Die Bulimie (Bulimia nervosa) zählt zu den Essstörungen und wird umgangssprachlich auch als Ess-
Brech-Sucht bezeichnet. Typische Bulimie-Symptome sind das wiederholte Auftreten von Fressanfällen, bei denen die Betroffenen unkontrolliert große Mengen an Nahrung verschlingen, sowie die darauffolgenden Gegenmaßnahmen, insbesondere das anschließende, künstlich herbeigeführte Erbrechen. Die Verhaltensweisen von Menschen mit Bulimie wirken sehr widersprüchlich: Zum einen kontrollieren Betroffene ihr Essverhalten stark. Sie wählen aus, welche Nahrungsmittel sie essen, um möglichst wenig Kalorien zu sich zu nehmen. Sie halten oft Diät und lassen „normale“ Mahlzeiten aus. Immer wieder verlieren sie während ihrer Heißhungerattacken aber jegliche Kontrolle und verschlingen große Mengen sehr kalorienreicher Lebensmittel in kurzer Zeit. Sie erbrechen das Verzehrte in den meisten Fällen sofort im Anschluss an die Fressattacke. Dazu provozieren sie den Brechreiz mit dem Finger. Manche Patienten setzen auch Hilfsmittel ein, wie zum Beispiel Holzlöffel, die sie sich in den Hals stecken. Einige versuchen ihr Gewicht stattdessen oder zusätzlich auch durch Fasten oder extreme sportliche Aktivitäten in Schach zu halten.

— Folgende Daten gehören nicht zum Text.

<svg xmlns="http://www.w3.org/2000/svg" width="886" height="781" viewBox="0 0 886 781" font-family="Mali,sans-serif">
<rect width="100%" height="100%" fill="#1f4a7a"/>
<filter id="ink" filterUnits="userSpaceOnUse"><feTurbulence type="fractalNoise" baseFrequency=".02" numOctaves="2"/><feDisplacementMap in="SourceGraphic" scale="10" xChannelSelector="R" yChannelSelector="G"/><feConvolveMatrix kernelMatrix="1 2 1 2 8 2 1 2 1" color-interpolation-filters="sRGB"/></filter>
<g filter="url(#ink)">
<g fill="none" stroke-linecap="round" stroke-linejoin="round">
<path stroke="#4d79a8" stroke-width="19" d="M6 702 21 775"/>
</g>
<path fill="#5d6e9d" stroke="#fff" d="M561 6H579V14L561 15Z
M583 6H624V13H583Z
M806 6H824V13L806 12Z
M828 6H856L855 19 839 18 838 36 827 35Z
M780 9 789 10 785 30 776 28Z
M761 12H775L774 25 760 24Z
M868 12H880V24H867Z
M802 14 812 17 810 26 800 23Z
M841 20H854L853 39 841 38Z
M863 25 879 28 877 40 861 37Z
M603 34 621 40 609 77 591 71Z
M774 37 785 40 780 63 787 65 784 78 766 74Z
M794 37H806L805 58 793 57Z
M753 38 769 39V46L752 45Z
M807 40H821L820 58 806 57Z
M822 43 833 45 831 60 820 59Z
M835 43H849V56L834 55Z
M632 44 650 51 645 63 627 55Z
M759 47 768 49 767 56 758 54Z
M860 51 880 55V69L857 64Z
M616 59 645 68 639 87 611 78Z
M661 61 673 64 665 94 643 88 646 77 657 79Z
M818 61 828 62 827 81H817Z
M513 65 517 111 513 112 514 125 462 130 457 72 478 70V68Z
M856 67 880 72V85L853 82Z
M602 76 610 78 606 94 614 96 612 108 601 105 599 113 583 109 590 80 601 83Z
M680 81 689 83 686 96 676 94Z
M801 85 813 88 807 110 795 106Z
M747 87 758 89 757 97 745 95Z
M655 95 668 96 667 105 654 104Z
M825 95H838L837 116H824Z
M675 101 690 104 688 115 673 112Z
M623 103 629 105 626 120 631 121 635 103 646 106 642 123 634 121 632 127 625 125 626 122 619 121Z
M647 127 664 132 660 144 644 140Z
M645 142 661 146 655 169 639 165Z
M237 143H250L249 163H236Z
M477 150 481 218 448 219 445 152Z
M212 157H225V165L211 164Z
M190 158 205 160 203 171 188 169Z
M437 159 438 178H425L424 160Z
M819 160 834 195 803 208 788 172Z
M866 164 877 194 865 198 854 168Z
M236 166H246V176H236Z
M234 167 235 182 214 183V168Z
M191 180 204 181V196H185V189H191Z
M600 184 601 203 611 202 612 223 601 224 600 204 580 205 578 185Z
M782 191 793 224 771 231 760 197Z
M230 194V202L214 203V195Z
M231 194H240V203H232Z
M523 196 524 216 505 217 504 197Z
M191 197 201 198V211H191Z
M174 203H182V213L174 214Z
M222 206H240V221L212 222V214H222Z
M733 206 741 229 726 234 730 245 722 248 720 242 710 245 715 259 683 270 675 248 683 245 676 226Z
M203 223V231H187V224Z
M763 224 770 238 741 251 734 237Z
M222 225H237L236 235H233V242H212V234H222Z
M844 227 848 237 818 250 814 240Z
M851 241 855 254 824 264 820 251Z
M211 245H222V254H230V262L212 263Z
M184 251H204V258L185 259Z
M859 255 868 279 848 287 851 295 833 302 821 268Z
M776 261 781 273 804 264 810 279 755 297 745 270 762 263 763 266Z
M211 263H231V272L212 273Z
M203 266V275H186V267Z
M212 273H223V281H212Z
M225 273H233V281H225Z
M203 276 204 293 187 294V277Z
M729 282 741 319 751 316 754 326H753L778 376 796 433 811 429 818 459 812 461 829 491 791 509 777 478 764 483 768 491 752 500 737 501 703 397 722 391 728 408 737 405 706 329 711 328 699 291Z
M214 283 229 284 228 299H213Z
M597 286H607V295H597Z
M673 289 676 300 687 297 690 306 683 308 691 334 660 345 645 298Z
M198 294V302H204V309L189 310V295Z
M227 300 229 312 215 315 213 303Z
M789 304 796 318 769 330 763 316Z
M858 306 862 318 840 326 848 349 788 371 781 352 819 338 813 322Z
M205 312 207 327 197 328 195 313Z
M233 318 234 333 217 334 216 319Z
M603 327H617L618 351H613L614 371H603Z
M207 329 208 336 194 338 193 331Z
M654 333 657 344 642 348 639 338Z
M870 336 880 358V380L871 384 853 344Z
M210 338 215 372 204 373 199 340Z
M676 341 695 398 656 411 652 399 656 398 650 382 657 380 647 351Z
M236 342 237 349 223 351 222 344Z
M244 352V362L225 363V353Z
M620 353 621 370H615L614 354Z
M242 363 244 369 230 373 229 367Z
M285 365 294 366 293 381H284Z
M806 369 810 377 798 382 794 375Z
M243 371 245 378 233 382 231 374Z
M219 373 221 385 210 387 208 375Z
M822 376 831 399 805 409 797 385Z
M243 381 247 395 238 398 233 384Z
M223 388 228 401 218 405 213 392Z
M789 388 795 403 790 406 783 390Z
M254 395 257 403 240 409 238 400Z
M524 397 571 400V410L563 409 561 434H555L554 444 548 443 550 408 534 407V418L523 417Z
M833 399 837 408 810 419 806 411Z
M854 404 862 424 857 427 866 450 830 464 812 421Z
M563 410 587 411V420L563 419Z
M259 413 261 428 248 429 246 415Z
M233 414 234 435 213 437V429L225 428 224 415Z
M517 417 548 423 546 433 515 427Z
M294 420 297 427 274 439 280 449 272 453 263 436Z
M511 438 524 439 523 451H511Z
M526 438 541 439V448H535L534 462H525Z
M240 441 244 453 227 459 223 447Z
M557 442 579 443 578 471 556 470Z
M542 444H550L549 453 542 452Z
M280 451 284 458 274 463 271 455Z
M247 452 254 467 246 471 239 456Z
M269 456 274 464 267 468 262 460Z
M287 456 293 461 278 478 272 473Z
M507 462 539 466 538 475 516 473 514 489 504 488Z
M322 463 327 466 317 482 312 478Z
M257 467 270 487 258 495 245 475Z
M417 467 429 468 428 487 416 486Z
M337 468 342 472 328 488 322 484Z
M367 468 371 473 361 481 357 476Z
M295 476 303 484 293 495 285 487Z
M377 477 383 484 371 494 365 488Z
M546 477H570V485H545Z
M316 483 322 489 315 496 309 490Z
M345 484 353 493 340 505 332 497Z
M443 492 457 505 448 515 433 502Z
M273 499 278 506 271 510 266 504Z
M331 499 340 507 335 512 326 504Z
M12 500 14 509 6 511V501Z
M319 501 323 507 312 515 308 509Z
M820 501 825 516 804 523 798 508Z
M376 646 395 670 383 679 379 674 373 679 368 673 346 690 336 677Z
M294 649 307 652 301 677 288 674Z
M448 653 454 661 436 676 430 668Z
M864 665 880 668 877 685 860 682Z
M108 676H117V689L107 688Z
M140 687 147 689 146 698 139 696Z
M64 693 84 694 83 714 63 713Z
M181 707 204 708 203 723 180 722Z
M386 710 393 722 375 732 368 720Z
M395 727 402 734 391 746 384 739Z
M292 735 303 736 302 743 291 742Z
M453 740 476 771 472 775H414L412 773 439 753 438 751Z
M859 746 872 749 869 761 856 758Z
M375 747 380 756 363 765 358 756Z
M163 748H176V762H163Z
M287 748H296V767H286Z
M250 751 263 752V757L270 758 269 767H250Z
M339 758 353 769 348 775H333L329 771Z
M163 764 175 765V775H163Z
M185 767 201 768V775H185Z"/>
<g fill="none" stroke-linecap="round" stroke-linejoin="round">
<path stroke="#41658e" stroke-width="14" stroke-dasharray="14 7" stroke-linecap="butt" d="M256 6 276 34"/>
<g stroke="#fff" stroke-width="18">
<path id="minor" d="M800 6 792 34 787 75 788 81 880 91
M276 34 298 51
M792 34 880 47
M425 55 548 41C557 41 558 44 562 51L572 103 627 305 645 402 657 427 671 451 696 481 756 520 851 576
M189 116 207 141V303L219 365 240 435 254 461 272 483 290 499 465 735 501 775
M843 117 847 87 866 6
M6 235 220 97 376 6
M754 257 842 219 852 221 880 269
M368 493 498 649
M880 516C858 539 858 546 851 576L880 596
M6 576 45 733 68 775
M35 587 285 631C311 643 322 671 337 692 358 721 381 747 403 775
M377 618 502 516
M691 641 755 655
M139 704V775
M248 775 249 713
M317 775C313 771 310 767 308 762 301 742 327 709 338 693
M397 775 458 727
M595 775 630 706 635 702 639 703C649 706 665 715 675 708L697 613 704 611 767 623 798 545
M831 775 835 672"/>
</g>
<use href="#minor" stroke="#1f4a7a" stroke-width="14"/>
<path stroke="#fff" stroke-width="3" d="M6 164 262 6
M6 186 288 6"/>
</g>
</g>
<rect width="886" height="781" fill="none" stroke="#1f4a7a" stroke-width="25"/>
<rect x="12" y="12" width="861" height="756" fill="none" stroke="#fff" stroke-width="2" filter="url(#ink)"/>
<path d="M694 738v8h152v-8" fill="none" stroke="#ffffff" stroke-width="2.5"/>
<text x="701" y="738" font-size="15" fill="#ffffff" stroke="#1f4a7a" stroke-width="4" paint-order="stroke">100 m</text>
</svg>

• Die Ess-Brech-Sucht tritt vor allem bei Frauen im Alter zwischen 18 und 30 Jahren auf, in zunehmender Zahl jedoch auch bei jungen Männern.
• Überwiegend sind Frauen aus westlichen Ländern betroffen, in denen das Nahrungsangebot üppig ist und gleichzeitig übertrieben schlanke und trainierte Körper in Werbung und Öffentlichkeit als Ideal gelten.
• Laut der Bundeszentrale für gesundheitliche Aufklärung leiden in Deutschland zwischen 0,7
bis 1,3 % der Bürger an Bulimie.
• Rund 3 % der weiblichen Bevölkerung in Deutschland leiden unter Bulimie, der sogenannten Ess-Brech-Sucht. Die Betroffenen werden von heftigen Essattacken geplagt und zwingen sich anschließend, das Gegessene zu erbrechen. Die Folge: Mit der Zeit kommt es zu zahlreichen gesundheitlichen Schäden – auch die Zähne sind häufig betroffen.
• Normalerweise gelangen Säuren durch Lebensmittel oder Getränke wie Fruchtsäfte, Cola oder Essig in die Mundhöhle. Nach der Mahlzeit wird der Säureangriff auf die Zähne durch den Speichel langsam wieder ausgeglichen, indem er den Zähnen die verlorenen Mineralien zurückgibt. Nach einem starken Säurekontakt, wie beim Erbrechen, dauert dieser Vorgang länger.